JpGU-AGU Joint Meeting 2020

Presentation information

[E] Oral

M (Multidisciplinary and Interdisciplinary) » M-IS Intersection

[M-IS15] Global climate change driven by the Southern Ocean and the Antarctic Ice Sheet

convener:Osamu Seki(Institute of Low Temperature Science, Hokkaido University), Akira Oka(Atmosphere and Ocean Research Institute, The University of Tokyo), Yoshifumi Nogi(National Institute of Polar Research), Robin Elizabeth Bell(Lamont Doherty Earth Observatory)

[MIS15-07] IODP Expedition 382 (Iceberg Alley) – Preliminary results on dust-climate couplings

★Invited Papers

*Michael E Weber1, Maureen E Raymo2, Victoria L Peck3, Trevor Williams4, Osamu Seki5, Yuji Kato6, Mutsumi Iizuka5, and IODP 382 Scientists (1.Steinmann Institute, University of Bonn, Bonn, Germany, 2.Lamont-Doherty Earth Observatory of Columbia University, Palisades, New York, USA, 3.British Antarctic Survey, Cambridge, UK, 4.International Ocean Discovery Program, Texas A&M University, College Station, USA, 5.Institute of Low Temperature Science, Hokkaido University, Japan, 6.Center for Advanced Marine Core Research, Kochi University, Japan)

Keywords:Antarctica, paleoclimate, ice-sheet

International Ocean Discovery Program (IODP) Expedition 382, Iceberg Alley and Subantarctic Ice and Ocean Dynamics, took place from March 20 to May 20, 2019 with RV JOIDES Resolution (Weber et al., 2019). The primary goal is to investigate the long-term history of Antarctica in order to better understand the dynamics of the Antarctic Ice Sheet (AIS), how the pace and magnitude of past ice-mass loss responded and contributed to global sea-level evolution. Another goal is to decipher how past changes in ocean bioproductivity and dust deposition in the Antarctic zone might have influenced atmospheric CO2 variability. We drilled five sites with multiple holes east of the Drake Passage with a total core recovery of ~2.8 km.

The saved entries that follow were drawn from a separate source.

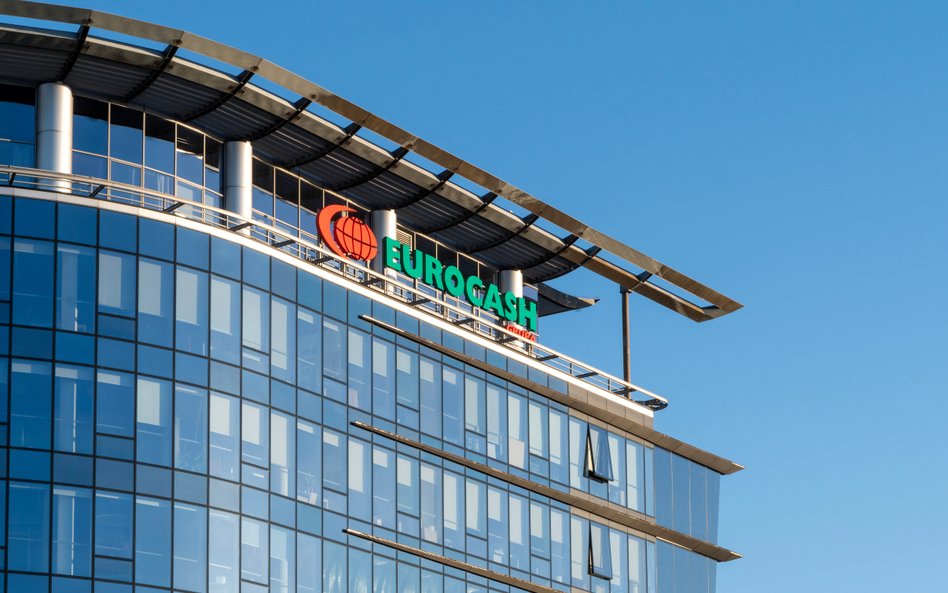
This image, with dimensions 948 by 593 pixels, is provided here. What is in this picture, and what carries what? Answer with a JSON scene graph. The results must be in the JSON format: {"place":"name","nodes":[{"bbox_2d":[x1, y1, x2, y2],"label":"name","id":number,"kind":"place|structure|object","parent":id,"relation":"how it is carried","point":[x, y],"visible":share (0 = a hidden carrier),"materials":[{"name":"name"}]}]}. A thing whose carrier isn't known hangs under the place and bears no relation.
{"place":"outdoors","nodes":[
{"label":"outdoors","id":0,"kind":"place"},
{"bbox_2d":[0,2,739,592],"label":"office building","id":1,"kind":"structure","parent":0,"point":[569,507],"materials":[{"name":"glass"}]},
{"bbox_2d":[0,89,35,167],"label":"window","id":2,"kind":"structure","parent":1,"relation":"in","point":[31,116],"materials":[{"name":"glass"}]},
{"bbox_2d":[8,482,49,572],"label":"window","id":3,"kind":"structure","parent":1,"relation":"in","point":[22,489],"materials":[{"name":"blue glass"}]},
{"bbox_2d":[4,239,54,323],"label":"window","id":4,"kind":"structure","parent":1,"relation":"in","point":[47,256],"materials":[{"name":"glass"}]},
{"bbox_2d":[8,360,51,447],"label":"window","id":5,"kind":"structure","parent":1,"relation":"in","point":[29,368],"materials":[{"name":"glass"}]},
{"bbox_2d":[35,82,73,192],"label":"column","id":6,"kind":"structure","parent":1,"relation":"on","point":[60,127],"materials":[{"name":"metal"}]},
{"bbox_2d":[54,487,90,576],"label":"window","id":7,"kind":"structure","parent":1,"relation":"in","point":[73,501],"materials":[{"name":"glass"}]},
{"bbox_2d":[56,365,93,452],"label":"window","id":8,"kind":"structure","parent":1,"relation":"in","point":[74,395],"materials":[{"name":"glass"}]},
{"bbox_2d":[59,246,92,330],"label":"window","id":9,"kind":"structure","parent":1,"relation":"in","point":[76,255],"materials":[{"name":"glass"}]},
{"bbox_2d":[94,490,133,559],"label":"window","id":10,"kind":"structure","parent":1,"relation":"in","point":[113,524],"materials":[{"name":"blue glass"}]},
{"bbox_2d":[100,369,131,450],"label":"window","id":11,"kind":"structure","parent":1,"relation":"in","point":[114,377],"materials":[{"name":"glass"}]},
{"bbox_2d":[101,252,132,318],"label":"window","id":12,"kind":"structure","parent":1,"relation":"in","point":[116,262],"materials":[{"name":"glass"}]},
{"bbox_2d":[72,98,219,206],"label":"window","id":13,"kind":"structure","parent":1,"relation":"in","point":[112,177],"materials":[{"name":"glass"}]},
{"bbox_2d":[139,258,166,326],"label":"window","id":14,"kind":"structure","parent":1,"relation":"in","point":[154,267],"materials":[{"name":"glass"}]},
{"bbox_2d":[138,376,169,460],"label":"window","id":15,"kind":"structure","parent":1,"relation":"in","point":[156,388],"materials":[{"name":"glass"}]},
{"bbox_2d":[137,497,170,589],"label":"window","id":16,"kind":"structure","parent":1,"relation":"in","point":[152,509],"materials":[{"name":"glass"}]},
{"bbox_2d":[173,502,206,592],"label":"window","id":17,"kind":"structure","parent":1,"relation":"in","point":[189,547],"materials":[{"name":"blue glass"}]},
{"bbox_2d":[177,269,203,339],"label":"window","id":18,"kind":"structure","parent":1,"relation":"in","point":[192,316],"materials":[{"name":"glass"}]},
{"bbox_2d":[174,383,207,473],"label":"window","id":19,"kind":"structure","parent":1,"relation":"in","point":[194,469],"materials":[{"name":"blue glass"}]},
{"bbox_2d":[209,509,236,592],"label":"window","id":20,"kind":"structure","parent":1,"relation":"in","point":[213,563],"materials":[{"name":"glass"}]},
{"bbox_2d":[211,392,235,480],"label":"window","id":21,"kind":"structure","parent":1,"relation":"in","point":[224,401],"materials":[{"name":"glass"}]},
{"bbox_2d":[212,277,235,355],"label":"window","id":22,"kind":"structure","parent":1,"relation":"in","point":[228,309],"materials":[{"name":"glass"}]},
{"bbox_2d":[220,139,252,228],"label":"column","id":23,"kind":"structure","parent":1,"relation":"on","point":[242,148],"materials":[{"name":"metal"}]},
{"bbox_2d":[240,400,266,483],"label":"window","id":24,"kind":"structure","parent":1,"relation":"in","point":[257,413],"materials":[{"name":"blue glass"}]},
{"bbox_2d":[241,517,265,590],"label":"window","id":25,"kind":"structure","parent":1,"relation":"in","point":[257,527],"materials":[{"name":"glass"}]},
{"bbox_2d":[242,289,266,363],"label":"window","id":26,"kind":"structure","parent":1,"relation":"in","point":[251,305],"materials":[{"name":"glass"}]},
{"bbox_2d":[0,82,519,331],"label":"window band","id":27,"kind":"object","parent":1,"relation":"in","point":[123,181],"visible":0.44,"materials":[{"name":"glass"}]},
{"bbox_2d":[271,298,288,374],"label":"window","id":28,"kind":"structure","parent":1,"relation":"in","point":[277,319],"materials":[{"name":"glass"}]},
{"bbox_2d":[270,412,291,495],"label":"window","id":29,"kind":"structure","parent":1,"relation":"in","point":[277,444],"materials":[{"name":"blue glass"}]},
{"bbox_2d":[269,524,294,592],"label":"window","id":30,"kind":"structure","parent":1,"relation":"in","point":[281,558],"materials":[{"name":"blue glass"}]},
{"bbox_2d":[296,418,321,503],"label":"window","id":31,"kind":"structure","parent":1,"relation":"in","point":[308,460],"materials":[{"name":"blue glass"}]},
{"bbox_2d":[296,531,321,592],"label":"window","id":32,"kind":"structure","parent":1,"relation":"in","point":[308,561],"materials":[{"name":"blue glass"}]},
{"bbox_2d":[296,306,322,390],"label":"window","id":33,"kind":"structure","parent":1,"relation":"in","point":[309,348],"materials":[{"name":"blue glass"}]},
{"bbox_2d":[0,166,669,407],"label":"railing","id":34,"kind":"object","parent":1,"relation":"attached to","point":[9,170],"visible":0.51,"materials":[{"name":"metal"}]},
{"bbox_2d":[315,203,376,261],"label":"logo sign","id":35,"kind":"object","parent":34,"relation":"attached to","point":[327,240],"visible":0.95,"materials":[{"name":"red plastic"}]},
{"bbox_2d":[376,235,538,332],"label":"green sign","id":36,"kind":"object","parent":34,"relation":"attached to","point":[474,303],"visible":0.91,"materials":[{"name":"green plastic"}]},
{"bbox_2d":[504,322,536,342],"label":"red sign","id":37,"kind":"object","parent":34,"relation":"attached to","point":[529,336],"visible":0.51,"materials":[{"name":"red plastic"}]},
{"bbox_2d":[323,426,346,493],"label":"window","id":38,"kind":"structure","parent":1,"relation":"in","point":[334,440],"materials":[{"name":"blue glass"}]},
{"bbox_2d":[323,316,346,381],"label":"window","id":39,"kind":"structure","parent":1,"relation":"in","point":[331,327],"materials":[{"name":"blue glass"}]},
{"bbox_2d":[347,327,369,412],"label":"window","id":40,"kind":"structure","parent":1,"relation":"in","point":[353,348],"materials":[{"name":"glass"}]},
{"bbox_2d":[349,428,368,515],"label":"window","id":41,"kind":"structure","parent":1,"relation":"in","point":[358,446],"materials":[{"name":"blue glass"}]},
{"bbox_2d":[0,2,738,324],"label":"canopy roof","id":42,"kind":"structure","parent":1,"relation":"attached to","point":[100,15],"materials":[{"name":"metal"}]},
{"bbox_2d":[369,209,395,275],"label":"column","id":43,"kind":"structure","parent":1,"relation":"on","point":[381,211],"materials":[{"name":"metal"}]},
{"bbox_2d":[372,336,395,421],"label":"window","id":44,"kind":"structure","parent":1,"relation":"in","point":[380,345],"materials":[{"name":"blue glass"}]},
{"bbox_2d":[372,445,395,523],"label":"window","id":45,"kind":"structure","parent":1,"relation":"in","point":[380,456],"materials":[{"name":"blue glass"}]},
{"bbox_2d":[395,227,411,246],"label":"vent","id":46,"kind":"object","parent":1,"relation":"attached to","point":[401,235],"visible":0.39,"materials":[{"name":"metal"}]},
{"bbox_2d":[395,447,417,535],"label":"window","id":47,"kind":"structure","parent":1,"relation":"in","point":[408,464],"materials":[{"name":"glass"}]},
{"bbox_2d":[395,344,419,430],"label":"window","id":48,"kind":"structure","parent":1,"relation":"in","point":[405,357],"materials":[{"name":"glass"}]},
{"bbox_2d":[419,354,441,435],"label":"window","id":49,"kind":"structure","parent":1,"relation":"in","point":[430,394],"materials":[{"name":"blue glass"}]},
{"bbox_2d":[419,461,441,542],"label":"window","id":50,"kind":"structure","parent":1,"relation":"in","point":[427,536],"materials":[{"name":"blue glass"}]},
{"bbox_2d":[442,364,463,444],"label":"window","id":51,"kind":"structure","parent":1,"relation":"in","point":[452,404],"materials":[{"name":"blue glass"}]},
{"bbox_2d":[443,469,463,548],"label":"window","id":52,"kind":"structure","parent":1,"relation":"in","point":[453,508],"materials":[{"name":"blue glass"}]},
{"bbox_2d":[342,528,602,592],"label":"window ledge","id":53,"kind":"object","parent":1,"relation":"attached to","point":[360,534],"visible":0.98,"materials":[{"name":"brown metal"}]},
{"bbox_2d":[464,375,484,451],"label":"window","id":54,"kind":"structure","parent":1,"relation":"in","point":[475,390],"materials":[{"name":"glass"}]},
{"bbox_2d":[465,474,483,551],"label":"window","id":55,"kind":"structure","parent":1,"relation":"in","point":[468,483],"materials":[{"name":"blue glass"}]},
{"bbox_2d":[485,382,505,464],"label":"window","id":56,"kind":"structure","parent":1,"relation":"in","point":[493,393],"materials":[{"name":"glass"}]},
{"bbox_2d":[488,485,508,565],"label":"window","id":57,"kind":"structure","parent":1,"relation":"in","point":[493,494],"materials":[{"name":"blue glass"}]},
{"bbox_2d":[498,268,523,348],"label":"column","id":58,"kind":"structure","parent":1,"relation":"on","point":[513,273],"materials":[{"name":"metal"}]},
{"bbox_2d":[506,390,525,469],"label":"window","id":59,"kind":"structure","parent":1,"relation":"in","point":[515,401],"materials":[{"name":"glass"}]},
{"bbox_2d":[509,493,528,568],"label":"window","id":60,"kind":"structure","parent":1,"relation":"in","point":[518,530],"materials":[{"name":"blue glass"}]},
{"bbox_2d":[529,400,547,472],"label":"window","id":61,"kind":"structure","parent":1,"relation":"in","point":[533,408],"materials":[{"name":"glass"}]},
{"bbox_2d":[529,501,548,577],"label":"window","id":62,"kind":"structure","parent":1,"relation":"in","point":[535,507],"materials":[{"name":"blue glass"}]},
{"bbox_2d":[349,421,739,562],"label":"window ledge","id":63,"kind":"object","parent":1,"relation":"attached to","point":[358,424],"visible":0.95,"materials":[{"name":"metal"}]},
{"bbox_2d":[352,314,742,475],"label":"ledge","id":64,"kind":"object","parent":1,"relation":"attached to","point":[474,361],"visible":0.95,"materials":[{"name":"metal"}]},
{"bbox_2d":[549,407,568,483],"label":"window","id":65,"kind":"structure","parent":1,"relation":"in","point":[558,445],"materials":[{"name":"blue glass"}]},
{"bbox_2d":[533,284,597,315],"label":"canopy","id":66,"kind":"object","parent":1,"relation":"attached to","point":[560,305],"visible":0.35,"materials":[{"name":"black metal"}]},
{"bbox_2d":[584,425,613,482],"label":"open window","id":67,"kind":"structure","parent":1,"relation":"in","point":[589,442],"materials":[{"name":"blue glass"}]},
{"bbox_2d":[587,522,612,580],"label":"open window","id":68,"kind":"structure","parent":1,"relation":"in","point":[593,568],"materials":[{"name":"blue glass"}]},
{"bbox_2d":[620,287,631,389],"label":"pole","id":69,"kind":"object","parent":1,"relation":"on","point":[625,307],"visible":0.6,"materials":[{"name":"metal"}]},
{"bbox_2d":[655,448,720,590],"label":"glass facade","id":70,"kind":"structure","parent":1,"relation":"in","point":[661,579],"materials":[{"name":"glass"}]},
{"bbox_2d":[1,0,947,592],"label":"sky","id":71,"kind":"structure","parent":0,"point":[593,568],"materials":[{"name":"blue"}]}
]}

Three sites were collected in the center of Iceberg Alley, between –57.4°S and –59.4°S in the southern Scotia Sea. We recovered continuously deposited late Neogene sediments covering at least the last 3.5 Ma. Preliminary biostratigraphic assessment indicates over 45 first and last occurrences of biosiliceous species that are pristinely preserved. Also, all known magnetic boundaries since the Late Neogene are clearly documented. Resulting sedimentation rates are ~20–10 cm/kyr for Sites U1536 and U1537, and ~40–20 cm/kyr for Site U1538. Accordingly, all sediment physical and optical properties determined onboard at 1–2 cm increments, translate into sample resolutions in the upper decadal to lower centennial band. Overall, we retrieved the first high-resolution and long-term, continuous climate and ice-sheet record in the Antarctic zone.

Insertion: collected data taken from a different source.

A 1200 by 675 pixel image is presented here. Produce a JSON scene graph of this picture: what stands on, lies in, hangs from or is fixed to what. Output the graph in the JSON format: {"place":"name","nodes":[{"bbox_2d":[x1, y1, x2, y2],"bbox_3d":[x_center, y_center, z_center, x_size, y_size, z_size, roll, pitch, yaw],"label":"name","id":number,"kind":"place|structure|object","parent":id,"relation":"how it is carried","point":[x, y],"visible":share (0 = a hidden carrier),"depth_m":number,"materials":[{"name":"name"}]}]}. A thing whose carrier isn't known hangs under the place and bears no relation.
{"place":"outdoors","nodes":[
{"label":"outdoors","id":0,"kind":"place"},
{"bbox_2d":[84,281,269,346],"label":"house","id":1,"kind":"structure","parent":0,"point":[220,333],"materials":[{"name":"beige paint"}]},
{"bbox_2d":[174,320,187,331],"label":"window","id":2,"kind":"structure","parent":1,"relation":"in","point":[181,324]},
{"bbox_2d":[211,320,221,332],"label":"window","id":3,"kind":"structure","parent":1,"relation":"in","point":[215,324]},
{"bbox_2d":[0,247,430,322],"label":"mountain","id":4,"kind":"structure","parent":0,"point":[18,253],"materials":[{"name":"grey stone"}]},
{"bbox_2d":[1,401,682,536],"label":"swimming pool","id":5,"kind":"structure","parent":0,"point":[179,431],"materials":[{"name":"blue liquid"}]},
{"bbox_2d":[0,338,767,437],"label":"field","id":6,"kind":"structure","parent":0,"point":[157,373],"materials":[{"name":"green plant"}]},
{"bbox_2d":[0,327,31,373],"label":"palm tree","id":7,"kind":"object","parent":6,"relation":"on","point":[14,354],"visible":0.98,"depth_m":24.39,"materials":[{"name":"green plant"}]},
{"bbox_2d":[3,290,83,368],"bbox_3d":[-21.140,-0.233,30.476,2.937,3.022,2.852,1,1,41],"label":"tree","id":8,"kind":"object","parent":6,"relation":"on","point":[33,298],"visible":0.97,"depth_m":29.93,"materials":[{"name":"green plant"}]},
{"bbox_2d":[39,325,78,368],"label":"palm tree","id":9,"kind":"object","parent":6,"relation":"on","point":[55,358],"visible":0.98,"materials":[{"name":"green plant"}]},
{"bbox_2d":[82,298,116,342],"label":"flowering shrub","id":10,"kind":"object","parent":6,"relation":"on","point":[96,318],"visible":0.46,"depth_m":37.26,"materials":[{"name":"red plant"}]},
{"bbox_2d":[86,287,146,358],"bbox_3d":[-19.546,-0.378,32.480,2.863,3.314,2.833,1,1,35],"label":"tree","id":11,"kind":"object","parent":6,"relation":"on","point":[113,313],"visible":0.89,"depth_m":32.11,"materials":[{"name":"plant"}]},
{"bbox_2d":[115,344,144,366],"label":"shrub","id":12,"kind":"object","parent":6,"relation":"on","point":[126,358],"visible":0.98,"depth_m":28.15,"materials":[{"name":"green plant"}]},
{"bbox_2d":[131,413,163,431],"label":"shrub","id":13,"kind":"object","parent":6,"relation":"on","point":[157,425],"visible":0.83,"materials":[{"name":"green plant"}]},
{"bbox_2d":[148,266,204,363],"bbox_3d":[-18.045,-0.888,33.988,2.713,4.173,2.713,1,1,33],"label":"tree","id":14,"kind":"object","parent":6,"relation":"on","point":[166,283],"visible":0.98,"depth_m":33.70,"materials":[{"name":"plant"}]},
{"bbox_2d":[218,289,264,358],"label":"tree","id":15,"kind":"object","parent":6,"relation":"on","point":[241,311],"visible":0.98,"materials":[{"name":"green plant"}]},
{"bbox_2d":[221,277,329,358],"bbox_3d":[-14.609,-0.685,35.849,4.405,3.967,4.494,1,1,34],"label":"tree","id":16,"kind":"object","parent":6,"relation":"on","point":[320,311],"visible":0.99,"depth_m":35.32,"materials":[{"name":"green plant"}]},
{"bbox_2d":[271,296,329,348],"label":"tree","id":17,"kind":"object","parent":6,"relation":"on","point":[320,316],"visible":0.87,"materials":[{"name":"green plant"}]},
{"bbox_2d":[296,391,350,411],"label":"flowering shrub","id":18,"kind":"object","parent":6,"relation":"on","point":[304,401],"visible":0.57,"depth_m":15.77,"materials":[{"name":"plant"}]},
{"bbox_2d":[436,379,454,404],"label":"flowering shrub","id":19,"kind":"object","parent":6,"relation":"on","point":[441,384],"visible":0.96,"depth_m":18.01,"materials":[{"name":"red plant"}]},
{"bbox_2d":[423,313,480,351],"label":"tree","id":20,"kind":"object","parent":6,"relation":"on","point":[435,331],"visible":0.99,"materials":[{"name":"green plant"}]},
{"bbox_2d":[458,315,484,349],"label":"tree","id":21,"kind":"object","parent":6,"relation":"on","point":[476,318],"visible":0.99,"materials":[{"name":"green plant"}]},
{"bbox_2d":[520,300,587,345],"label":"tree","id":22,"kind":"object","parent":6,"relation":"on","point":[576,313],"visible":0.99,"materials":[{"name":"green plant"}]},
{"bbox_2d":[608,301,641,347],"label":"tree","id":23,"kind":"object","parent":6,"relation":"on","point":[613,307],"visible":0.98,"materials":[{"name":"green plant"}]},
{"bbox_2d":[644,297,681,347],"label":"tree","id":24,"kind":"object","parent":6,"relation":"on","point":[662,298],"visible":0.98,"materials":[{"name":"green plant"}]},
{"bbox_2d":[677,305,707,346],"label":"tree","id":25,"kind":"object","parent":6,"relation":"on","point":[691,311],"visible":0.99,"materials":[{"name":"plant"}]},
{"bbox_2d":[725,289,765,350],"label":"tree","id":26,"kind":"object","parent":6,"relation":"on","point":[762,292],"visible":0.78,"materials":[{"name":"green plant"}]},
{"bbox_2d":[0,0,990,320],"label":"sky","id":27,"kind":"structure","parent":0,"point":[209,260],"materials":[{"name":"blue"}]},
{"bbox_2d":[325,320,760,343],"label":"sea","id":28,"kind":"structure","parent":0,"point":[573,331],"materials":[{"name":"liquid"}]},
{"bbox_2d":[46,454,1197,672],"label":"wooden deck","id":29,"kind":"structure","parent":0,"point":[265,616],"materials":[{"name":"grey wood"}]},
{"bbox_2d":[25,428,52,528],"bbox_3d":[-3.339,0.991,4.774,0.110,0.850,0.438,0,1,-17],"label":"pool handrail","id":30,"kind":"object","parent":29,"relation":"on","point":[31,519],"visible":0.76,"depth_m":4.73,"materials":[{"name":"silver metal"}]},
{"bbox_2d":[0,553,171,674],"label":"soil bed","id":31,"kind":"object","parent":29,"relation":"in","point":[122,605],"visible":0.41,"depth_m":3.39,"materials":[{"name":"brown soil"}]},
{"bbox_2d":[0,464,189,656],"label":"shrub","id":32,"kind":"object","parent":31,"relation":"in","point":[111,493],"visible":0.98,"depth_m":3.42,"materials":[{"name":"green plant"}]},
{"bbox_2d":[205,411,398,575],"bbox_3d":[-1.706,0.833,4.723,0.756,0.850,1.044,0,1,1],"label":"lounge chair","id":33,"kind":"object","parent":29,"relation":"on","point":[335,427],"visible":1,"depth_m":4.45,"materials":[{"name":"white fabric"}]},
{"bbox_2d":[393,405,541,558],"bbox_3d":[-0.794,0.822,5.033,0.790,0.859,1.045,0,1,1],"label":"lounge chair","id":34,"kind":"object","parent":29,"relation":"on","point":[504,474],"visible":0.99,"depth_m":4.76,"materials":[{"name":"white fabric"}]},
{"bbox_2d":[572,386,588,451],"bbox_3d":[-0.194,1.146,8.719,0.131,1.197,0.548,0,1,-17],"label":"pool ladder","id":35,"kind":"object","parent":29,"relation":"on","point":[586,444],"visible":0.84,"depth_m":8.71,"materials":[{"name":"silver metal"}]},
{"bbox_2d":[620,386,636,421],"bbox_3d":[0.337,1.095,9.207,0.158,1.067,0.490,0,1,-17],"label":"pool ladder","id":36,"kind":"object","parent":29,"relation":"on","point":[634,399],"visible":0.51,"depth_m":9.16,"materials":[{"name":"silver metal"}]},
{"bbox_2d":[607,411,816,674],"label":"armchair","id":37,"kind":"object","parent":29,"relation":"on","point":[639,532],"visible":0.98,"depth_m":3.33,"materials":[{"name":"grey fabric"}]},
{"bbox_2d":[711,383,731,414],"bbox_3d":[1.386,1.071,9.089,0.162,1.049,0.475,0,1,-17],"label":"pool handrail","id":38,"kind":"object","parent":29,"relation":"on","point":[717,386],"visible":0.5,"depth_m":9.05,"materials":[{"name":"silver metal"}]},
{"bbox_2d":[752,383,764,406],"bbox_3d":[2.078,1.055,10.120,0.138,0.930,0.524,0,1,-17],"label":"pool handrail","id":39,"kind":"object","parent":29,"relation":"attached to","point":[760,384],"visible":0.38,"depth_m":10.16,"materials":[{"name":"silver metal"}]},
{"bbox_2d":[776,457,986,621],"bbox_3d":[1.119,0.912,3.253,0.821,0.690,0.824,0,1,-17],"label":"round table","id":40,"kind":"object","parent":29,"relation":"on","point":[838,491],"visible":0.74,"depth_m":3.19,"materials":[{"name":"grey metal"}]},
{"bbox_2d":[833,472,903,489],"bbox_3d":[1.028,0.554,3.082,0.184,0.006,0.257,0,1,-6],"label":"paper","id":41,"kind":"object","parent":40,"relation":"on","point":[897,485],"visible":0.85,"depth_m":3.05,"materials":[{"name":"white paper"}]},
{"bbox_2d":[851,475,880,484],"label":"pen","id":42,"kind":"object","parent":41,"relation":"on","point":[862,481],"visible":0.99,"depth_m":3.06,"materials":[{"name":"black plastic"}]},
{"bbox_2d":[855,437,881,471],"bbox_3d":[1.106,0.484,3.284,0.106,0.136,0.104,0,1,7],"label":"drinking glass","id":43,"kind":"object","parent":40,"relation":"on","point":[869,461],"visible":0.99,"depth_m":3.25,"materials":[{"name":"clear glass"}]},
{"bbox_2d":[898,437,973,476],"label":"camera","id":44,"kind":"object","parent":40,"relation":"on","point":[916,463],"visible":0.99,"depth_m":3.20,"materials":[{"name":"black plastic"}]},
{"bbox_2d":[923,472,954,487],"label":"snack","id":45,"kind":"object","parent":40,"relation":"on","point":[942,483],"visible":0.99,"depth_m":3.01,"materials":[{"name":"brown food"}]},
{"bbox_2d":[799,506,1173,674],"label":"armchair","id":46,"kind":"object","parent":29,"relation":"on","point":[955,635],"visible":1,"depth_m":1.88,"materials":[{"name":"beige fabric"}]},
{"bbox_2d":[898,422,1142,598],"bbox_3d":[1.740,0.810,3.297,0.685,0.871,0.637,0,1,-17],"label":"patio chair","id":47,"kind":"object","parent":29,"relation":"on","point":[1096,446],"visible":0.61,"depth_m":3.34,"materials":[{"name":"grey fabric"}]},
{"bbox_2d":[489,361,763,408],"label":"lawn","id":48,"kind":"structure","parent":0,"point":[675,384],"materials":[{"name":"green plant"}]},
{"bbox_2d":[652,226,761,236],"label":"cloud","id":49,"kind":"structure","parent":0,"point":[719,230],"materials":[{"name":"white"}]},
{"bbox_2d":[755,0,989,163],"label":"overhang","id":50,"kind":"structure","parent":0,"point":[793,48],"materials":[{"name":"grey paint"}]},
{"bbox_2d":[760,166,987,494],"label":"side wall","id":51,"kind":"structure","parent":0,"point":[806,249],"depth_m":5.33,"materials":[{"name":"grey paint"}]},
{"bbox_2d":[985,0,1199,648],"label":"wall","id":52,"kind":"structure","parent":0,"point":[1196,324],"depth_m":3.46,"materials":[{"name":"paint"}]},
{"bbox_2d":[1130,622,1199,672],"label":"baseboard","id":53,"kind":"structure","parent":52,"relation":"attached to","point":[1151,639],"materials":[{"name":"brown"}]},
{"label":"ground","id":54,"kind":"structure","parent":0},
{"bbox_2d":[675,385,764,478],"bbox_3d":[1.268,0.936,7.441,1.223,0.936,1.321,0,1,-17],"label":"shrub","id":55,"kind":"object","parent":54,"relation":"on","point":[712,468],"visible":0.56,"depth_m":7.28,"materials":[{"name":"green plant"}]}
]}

The sites from Iceberg Alley will be used to study the Plio-Pleistocene flux of icebergs through Iceberg Alley, the main pathway along which icebergs calved from the margin of the AIS travel as they move equatorward into the warmer waters of the Antarctic Circumpolar Current (ACC). In particular, the continuous and rather highly-resolved sediment record from Iceberg Alley should enable us to assess the magnitude of iceberg flux and dust climate couplings for key time periods of AIS evolution, e.g., the middle Miocene glacial intensification of the East Antarctic Ice Sheet, the mid-Pliocene warm period, the late Pliocene glacial expansion of the West Antarctic Ice Sheet, the mid-Pleistocene transition (MPT), “warm interglacials” and glacial terminations of the last 800 kyr. We will use the geochemical provenance of iceberg-rafted detritus (IBRD) and other glacially eroded material to determine regional sources of AIS mass loss. We will also address interhemispheric phasing of ice sheet growth and decay, study the distribution and history of land-based versus marine-based ice sheets around the continent over time, and explore the links between AIS variability and global sea level.

Comparing changes in dust proxy records between the Scotia Sea and Antarctic ice cores will also provide a detailed reconstruction of changes in the Southern Hemisphere westerlies on millennial and orbital timescales for the last 800 kyr. Extending the ocean dust record beyond that time is a critical goal and will help evaluating dust-climate couplings since the Pliocene, the potential role of dust in iron fertilization and atmospheric CO2 drawdown during glacials, and whether changes in dust input to Antarctica played a role across the MPT for subsequently slightly lowered glacial atmospheric pCO2.


Weber, M.E., Raymo, M.E., Peck, V.L., Williams, T., and Expedition 382 Scientists, 2019. Expedition 382 Preliminary Report: Iceberg Alley and Subantarctic Ice and Ocean Dynamics. International Ocean Discovery Program, 1-40.